### TASK DESCRIPTION
Continue the article on the GDPR and international moving companies, starting right after its last sentence.
====== SUPPLIED PASSAGE
Divided into six main concepts – Privacy, Access, Precision, Consent, Responsibility and Protection –, the new regulation impacts diverse sectors of society. One of these is the segment of international moving, since the companies that have clients and employees abroad must adapt to the changes.
On May 25th last, the GDPR (General Data Protection Regulation) came into practice, replacing the Data Protection Directive, from 1995, an outdated policy as regards technological evolution. Aiming to offer citizens more rights in how their data is used, the GDPR also simplifies how the data is shared internationally, reinforcing the safety of the information.
Just like FINK, the companies specialized in international moving that already have the FAIM 3.1 – the rigorous certificate awarded by FIDI – the global alliance of international moving companies that guarantees the quality standard of companies that offer the moving service and that comply with all the requirements of the accounting firm of Ernst&Young – are in the vanguard as to adapting to all the demands of the GDPR, because the certification already covers advanced privacy rules, and is constantly revised and updated in order to be always adequate to global evolution.
In practice, this means that the clients of the certified companies are better prepared to follow the requirements of FIDI’s FAIM program, recognized worldwide.
Personal data: understand the concept of respecting privacy
According to the GDPR, “personal data” refers to information that can identify a citizen directly (name, documentation, etc.) or indirectly (post and company where they work, for example). The main information is: name and surname, identification numbers (including CPF – taxpayer registry identification in Brazil – and passport), and localization data (GPS or IP). This interferes directly with the way companies collect and store information about their clients.
It will be expensive
It took four years of debates to produce the final document, approved by the Parliament of the European Union two years ago, in April 2016. From now on, the companies that do not conform to the Regulation are subject to heavy sanctions: a fine of up to 40% of their total revenue of the year, or 20 million euros in the case of serious infractions, such as processing data without client authorization, or for violation of the core concepts of Privacy by Design. Article 28 of the GDPR foresees a fine of 2% of their revenue for companies whose records are not in order, disrespecting the transparency they owe to their clients and to the responsible authorities. The sanctions apply not only to the data processors but also to the controllers. In other words, not even the “cloud” is exempt from inspection.
============
====== RAW DATA
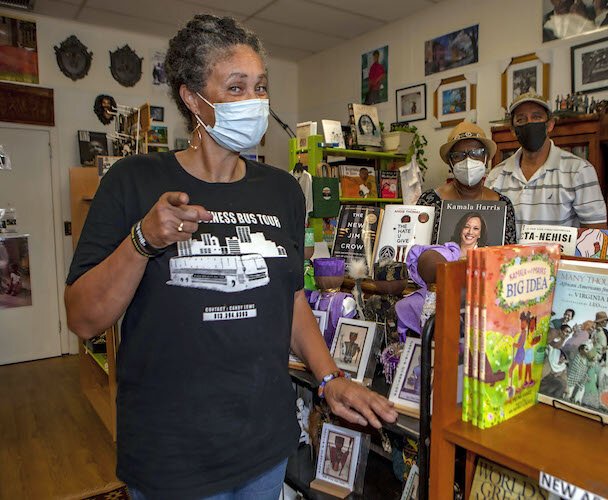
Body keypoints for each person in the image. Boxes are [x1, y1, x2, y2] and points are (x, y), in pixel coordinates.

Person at [64, 14, 396, 500]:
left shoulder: (283, 192)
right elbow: (82, 319)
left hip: (264, 445)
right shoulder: (132, 182)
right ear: (192, 98)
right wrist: (143, 241)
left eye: (261, 87)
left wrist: (329, 379)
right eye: (236, 87)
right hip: (172, 456)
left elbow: (290, 299)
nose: (256, 102)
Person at [486, 93, 607, 235]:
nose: (529, 123)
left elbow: (596, 233)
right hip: (510, 257)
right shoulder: (496, 175)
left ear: (550, 124)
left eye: (536, 117)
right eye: (521, 119)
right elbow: (488, 229)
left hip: (560, 257)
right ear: (513, 130)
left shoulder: (579, 170)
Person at [417, 121, 517, 246]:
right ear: (450, 162)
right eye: (459, 155)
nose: (468, 161)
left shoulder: (502, 204)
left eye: (476, 153)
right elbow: (416, 251)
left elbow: (510, 254)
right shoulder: (430, 201)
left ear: (486, 159)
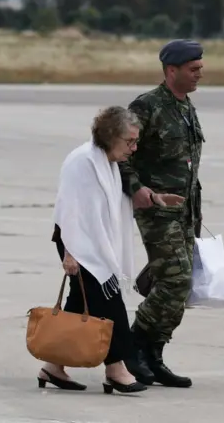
============
### WRITTEN RESPONSE
Useful information from the European Commission
Discover how your personal data is protected, the rights that help you recover control over your data, and what to do in case something goes wrong. Browse in FAQ: “How my personal data is protected”, “ My rights” and “Reparation”, that is, how a citizen should defend himself in case of bad use of his personal data: http://bit.ly/2xlX9ve
Rules for companies and organizations
Discover what your organization should do to follow the UE’s rules for data protection, and learn how you can help citizens to exercise their rights under the regulation. The options are: Applying the regulation, GDPR Principles, Public Administrations and Data Protection, Legal Foundations for processing data, Obligations, and, finally, an area called “Dealing with citizens”.
Learn more in: http://bit.ly/2GWPCmj
FINK accepts as legitimate the concern of people about privacy and data protection, and, as a company, is committed to these policies by concept. The safety of data and privacy when they become the central elements of an operation transmit to you, the client, an extra feeling of safety, especially in moments when your attention is focused on an important personal or professional move.